RECORD SET ->
----

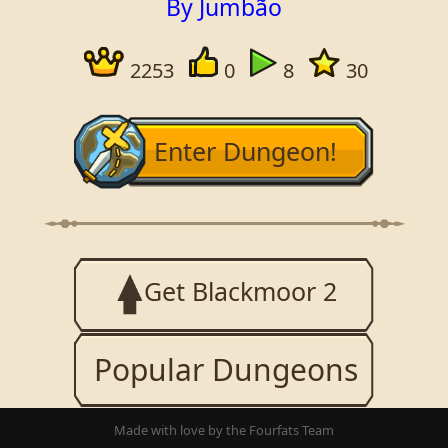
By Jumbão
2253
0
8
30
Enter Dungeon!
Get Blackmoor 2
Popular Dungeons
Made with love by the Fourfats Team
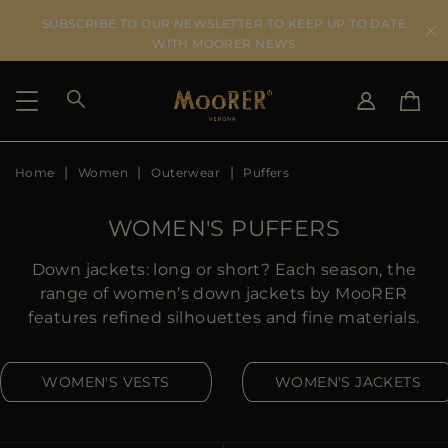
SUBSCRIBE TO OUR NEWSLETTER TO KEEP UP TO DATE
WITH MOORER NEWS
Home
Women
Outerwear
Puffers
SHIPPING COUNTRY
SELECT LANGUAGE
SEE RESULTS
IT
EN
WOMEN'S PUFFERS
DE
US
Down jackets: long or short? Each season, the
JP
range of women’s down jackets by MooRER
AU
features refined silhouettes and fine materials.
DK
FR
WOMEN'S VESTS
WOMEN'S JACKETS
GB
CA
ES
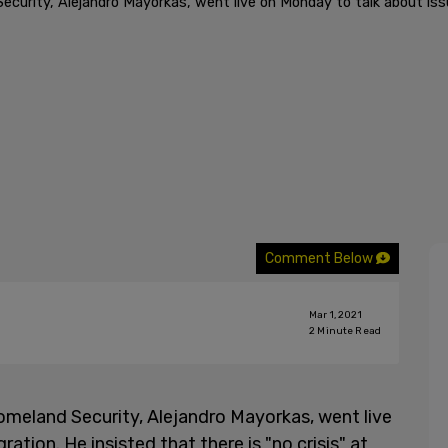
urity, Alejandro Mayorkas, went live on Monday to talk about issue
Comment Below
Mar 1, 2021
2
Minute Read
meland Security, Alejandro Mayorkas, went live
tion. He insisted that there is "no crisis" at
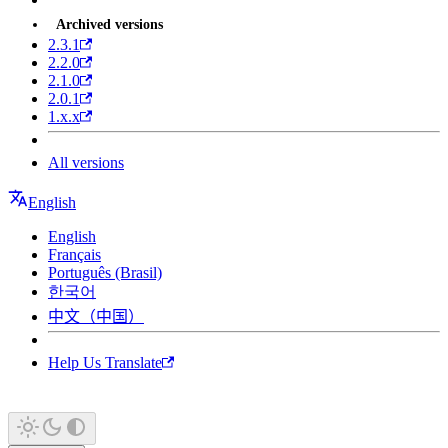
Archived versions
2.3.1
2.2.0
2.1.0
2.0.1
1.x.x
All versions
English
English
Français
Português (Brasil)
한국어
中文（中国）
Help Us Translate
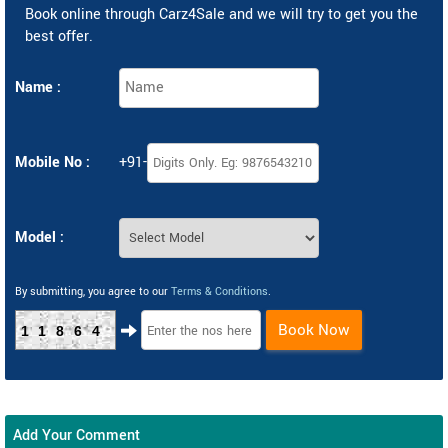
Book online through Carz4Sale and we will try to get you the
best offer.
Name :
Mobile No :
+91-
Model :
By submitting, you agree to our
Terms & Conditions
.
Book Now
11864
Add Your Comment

----

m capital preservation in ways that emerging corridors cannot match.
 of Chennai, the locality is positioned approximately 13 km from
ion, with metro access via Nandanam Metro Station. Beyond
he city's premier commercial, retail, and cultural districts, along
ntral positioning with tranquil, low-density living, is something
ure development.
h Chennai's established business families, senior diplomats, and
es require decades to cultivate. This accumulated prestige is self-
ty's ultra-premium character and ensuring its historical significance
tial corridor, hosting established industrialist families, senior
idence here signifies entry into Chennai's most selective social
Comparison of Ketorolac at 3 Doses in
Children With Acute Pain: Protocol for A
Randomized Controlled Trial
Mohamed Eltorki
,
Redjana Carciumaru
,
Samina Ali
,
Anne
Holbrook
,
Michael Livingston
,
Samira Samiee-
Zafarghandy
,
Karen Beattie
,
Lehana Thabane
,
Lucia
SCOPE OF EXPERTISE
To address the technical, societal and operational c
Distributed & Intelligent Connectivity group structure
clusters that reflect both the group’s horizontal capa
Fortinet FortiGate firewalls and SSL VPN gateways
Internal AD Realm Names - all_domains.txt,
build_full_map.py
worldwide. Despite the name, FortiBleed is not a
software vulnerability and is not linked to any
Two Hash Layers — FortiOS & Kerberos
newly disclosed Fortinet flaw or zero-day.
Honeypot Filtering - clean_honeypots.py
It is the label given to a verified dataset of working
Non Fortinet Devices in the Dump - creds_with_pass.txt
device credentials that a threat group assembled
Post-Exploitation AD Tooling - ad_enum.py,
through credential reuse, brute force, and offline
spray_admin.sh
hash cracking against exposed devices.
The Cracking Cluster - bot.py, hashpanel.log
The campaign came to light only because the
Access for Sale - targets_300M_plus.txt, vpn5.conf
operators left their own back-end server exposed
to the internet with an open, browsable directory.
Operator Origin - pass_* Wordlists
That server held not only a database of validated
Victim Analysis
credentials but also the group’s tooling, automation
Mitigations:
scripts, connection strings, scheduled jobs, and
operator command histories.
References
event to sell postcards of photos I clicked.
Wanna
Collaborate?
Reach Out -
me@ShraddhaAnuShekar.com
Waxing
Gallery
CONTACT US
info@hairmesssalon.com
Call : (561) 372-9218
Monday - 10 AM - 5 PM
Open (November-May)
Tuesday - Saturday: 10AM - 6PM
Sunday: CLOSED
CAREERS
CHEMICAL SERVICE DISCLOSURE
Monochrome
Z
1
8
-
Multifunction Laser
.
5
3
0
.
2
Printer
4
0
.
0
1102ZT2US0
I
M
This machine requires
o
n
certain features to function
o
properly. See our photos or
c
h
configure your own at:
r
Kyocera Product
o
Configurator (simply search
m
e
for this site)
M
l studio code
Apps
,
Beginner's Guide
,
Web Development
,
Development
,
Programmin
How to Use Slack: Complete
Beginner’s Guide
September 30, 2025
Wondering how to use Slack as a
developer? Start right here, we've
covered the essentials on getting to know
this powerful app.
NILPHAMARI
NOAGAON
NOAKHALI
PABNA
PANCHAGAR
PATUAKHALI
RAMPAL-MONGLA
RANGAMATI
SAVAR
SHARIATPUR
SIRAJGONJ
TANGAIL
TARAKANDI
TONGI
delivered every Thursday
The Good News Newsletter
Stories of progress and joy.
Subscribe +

----

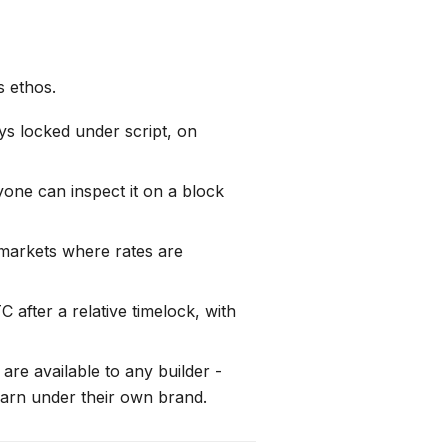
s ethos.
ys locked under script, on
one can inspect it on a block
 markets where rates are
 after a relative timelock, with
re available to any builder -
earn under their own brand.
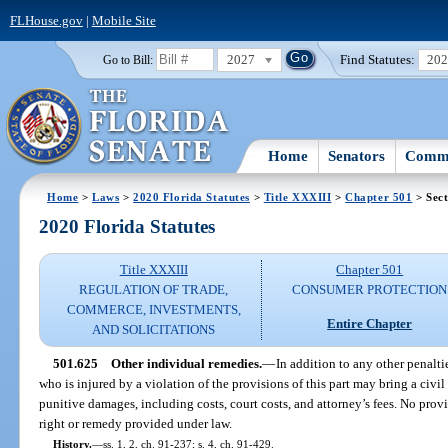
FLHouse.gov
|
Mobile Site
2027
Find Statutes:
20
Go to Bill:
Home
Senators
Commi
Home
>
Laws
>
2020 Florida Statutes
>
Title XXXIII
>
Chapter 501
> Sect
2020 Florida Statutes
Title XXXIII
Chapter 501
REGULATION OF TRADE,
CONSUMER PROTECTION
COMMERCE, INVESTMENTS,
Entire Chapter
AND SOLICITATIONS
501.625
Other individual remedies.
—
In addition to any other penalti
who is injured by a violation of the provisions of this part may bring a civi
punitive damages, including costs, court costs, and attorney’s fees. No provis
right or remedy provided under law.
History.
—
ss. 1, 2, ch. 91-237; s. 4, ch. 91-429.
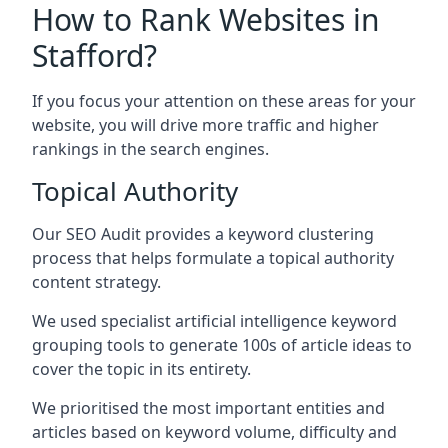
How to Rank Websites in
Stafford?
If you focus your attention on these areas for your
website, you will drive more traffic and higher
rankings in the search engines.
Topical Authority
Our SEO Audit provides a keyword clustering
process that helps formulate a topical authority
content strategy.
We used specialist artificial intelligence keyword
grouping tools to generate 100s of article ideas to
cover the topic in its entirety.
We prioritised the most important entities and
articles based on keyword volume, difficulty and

----

EXERCISE DETAILS -> Filter the material above down to the lines that hold the word "Fortinet".

TASK RESPONSE ->
Fortinet FortiGate firewalls and SSL VPN gateways
newly disclosed Fortinet flaw or zero-day.
Non Fortinet Devices in the Dump - creds_with_pass.txt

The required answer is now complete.